Subsidiary Preferred Stock

On September 14, 2000, FT Real Estate Securities Company, Inc. ("FTRESC"), an indirect subsidiary of FHN, issued 50 shares of 9.50 percent Cumulative Preferred Stock, Class B ("Class B Preferred Shares"), with a liquidation preference of $1.0 million per share. An aggregate total of 47 Class B Preferred Shares have been sold privately to nonaffiliates. These securities qualify as Tier 2 capital and are presented in the Consolidated Statements of Condition as Term borrowings. FTRESC is a real estate investment trust ("REIT") established for the purpose of acquiring, holding, and managing real estate mortgage assets. Dividends on the Class B Preferred Shares are cumulative and are payable semi-annually.

The Class B Preferred Shares are mandatorily redeemable on March 31, 2031, and redeemable at the discretion of FTRESC in the event that the Class B Preferred Shares cannot be accounted for as Tier 2 regulatory capital or there is more than an insubstantial risk that dividends paid with respect to the Class B Preferred Shares will not be fully deductible for tax purposes. They are not subject to any sinking fund and are not convertible into any other securities of FTRESC, FHN, or any of its subsidiaries. The shares are, however, automatically exchanged at the direction of the Office of the Comptroller of the Currency for preferred stock of FTBNA, having substantially the same terms as the Class B Preferred Shares in the event FTBNA becomes undercapitalized, insolvent, or in danger of becoming undercapitalized.

First Horizon Preferred Funding, LLC and First Horizon Preferred Funding II, LLC have each issued $1.0 million of Class B Preferred Shares. On December 31, 2011, 2010, and 2009, the amount of Class B Preferred Shares that are perpetual in nature that was recognized as Noncontrolling interest on the Consolidated Statements of Condition was $.3 million for all periods. The remaining balance has been eliminated in consolidation.
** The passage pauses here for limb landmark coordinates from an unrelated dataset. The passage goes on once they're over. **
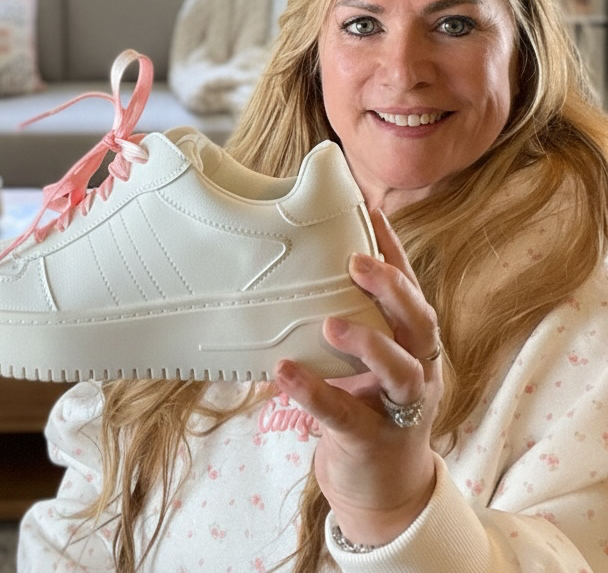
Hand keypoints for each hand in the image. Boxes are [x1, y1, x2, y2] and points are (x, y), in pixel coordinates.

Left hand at [275, 209, 442, 548]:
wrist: (384, 493)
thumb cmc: (367, 407)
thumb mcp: (366, 358)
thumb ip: (349, 317)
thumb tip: (305, 262)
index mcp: (415, 345)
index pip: (412, 289)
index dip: (395, 251)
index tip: (373, 210)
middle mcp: (418, 372)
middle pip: (420, 323)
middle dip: (392, 288)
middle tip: (356, 261)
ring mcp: (400, 410)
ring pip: (400, 371)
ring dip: (368, 342)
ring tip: (330, 323)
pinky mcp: (372, 442)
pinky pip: (344, 416)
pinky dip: (313, 393)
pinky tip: (283, 373)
On March 23, 2005, FTBNA issued 300,000 shares of Class A Non-Cumulative Perpetual Preferred Stock ("Class A Preferred Stock") with a liquidation preference of $1,000 per share. These securities qualify as Tier 1 capital. On December 31, 2011, 2010, and 2009, $294.8 million of Class A Preferred Stock was recognized as Noncontrolling interest on the Consolidated Statements of Condition for all periods.

Due to the nature of the subsidiary preferred stock issued by First Horizon Preferred Funding, LLC, First Horizon Preferred Funding II, LLC, and FTBNA, all components of Other comprehensive income/(loss) included in the Consolidated Statements of Equity and Income/(loss) from discontinued operations, net of tax included in the Consolidated Statements of Income, have been attributed solely to FHN as the controlling interest holder. The component of Income from continuing operations attributable to FHN as the controlling interest holder is $122.6 million, $61.5 million, and $(246.6) million during 2011, 2010, and 2009, respectively.